Après les « ancêtres », place au professeur et aux camarades de sa génération. D’une part, Olivier Messiaen qui a enseigné l’harmonie à Pierre Boulez au Conservatoire de Paris sera présent à travers ses œuvres d’orgue par Thomas Ospital mais aussi son Quatuor pour la fin du Temps lors du concert de clôture donné par le Trio Pantoum et la clarinettiste Ann Lepage. D’autre part, Luciano Berio, György Ligeti ou Karlheinz Stockhausen qui partageaient avec Boulez la volonté de construire un monde sonore nouveau iriseront le reste de la programmation notamment avec le monumental Stimmung que le dernier d’entre eux a composé en 1968 et qui ouvrira cette édition. 

Pierre Boulez était attentif aux générations qui l’ont suivi. Explorant des voies esthétiques extrêmement variées, Marc-André Dalbavie, Péter Eötvös, Gérard Grisey, Philippe Hurel, Philippe Manoury, Yan Maresz et l’auteur de ces lignes ont eu le privilège d’être souvent programmés par celui qui portait un regard bienveillant sur eux et qui, malgré son aura et son génie, s’effaçait avec une immense modestie derrière ses confrères quand il dirigeait leurs ouvrages. Leurs musiques seront évidemment présentes lors de cette édition du festival. En outre, Pierre Boulez était un pédagogue d’exception et nous pourrons assister à la projection de plusieurs films où il analyse et transmet sa musique et celle d’autres compositeurs.

* **DONNÉES FOURNIES**
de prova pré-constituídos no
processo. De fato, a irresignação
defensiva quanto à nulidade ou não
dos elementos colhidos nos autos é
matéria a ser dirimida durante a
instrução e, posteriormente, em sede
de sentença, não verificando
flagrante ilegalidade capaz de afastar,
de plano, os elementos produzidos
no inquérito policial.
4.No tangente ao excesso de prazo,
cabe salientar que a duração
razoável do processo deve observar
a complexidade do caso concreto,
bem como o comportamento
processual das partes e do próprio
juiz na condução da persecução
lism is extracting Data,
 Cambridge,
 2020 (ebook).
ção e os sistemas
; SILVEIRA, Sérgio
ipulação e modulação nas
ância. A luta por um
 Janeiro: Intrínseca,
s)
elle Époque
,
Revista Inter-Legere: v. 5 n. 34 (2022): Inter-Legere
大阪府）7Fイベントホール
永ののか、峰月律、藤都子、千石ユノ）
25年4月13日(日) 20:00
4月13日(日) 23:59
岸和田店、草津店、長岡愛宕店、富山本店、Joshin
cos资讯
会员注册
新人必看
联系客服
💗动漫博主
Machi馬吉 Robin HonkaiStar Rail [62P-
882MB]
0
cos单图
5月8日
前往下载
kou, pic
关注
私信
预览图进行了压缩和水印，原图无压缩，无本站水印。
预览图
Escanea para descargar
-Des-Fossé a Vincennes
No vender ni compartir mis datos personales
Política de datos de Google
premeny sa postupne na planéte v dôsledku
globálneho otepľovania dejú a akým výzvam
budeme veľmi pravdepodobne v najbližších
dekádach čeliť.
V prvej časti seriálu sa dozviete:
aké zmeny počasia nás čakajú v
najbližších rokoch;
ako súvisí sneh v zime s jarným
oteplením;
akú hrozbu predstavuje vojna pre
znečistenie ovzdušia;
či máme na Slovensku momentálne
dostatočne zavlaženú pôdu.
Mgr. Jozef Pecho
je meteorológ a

* **TRAVAIL À FAIRE**
Répondez aux questions suivantes à partir du texte sur la programmation du festival.
(a) Quelle matière Olivier Messiaen a-t-il enseignée à Pierre Boulez au Conservatoire de Paris ?
(b) Quelle œuvre ouvrira cette édition ?
(c) Que fait Pierre Boulez dans les films qui seront projetés ?
Les items n'ont aucun lien avec le texte.

* **TRAVAIL RÉALISÉ**
(a) L'harmonie.
(b) Stimmung.
(c) Il y analyse et transmet sa musique et celle d'autres compositeurs.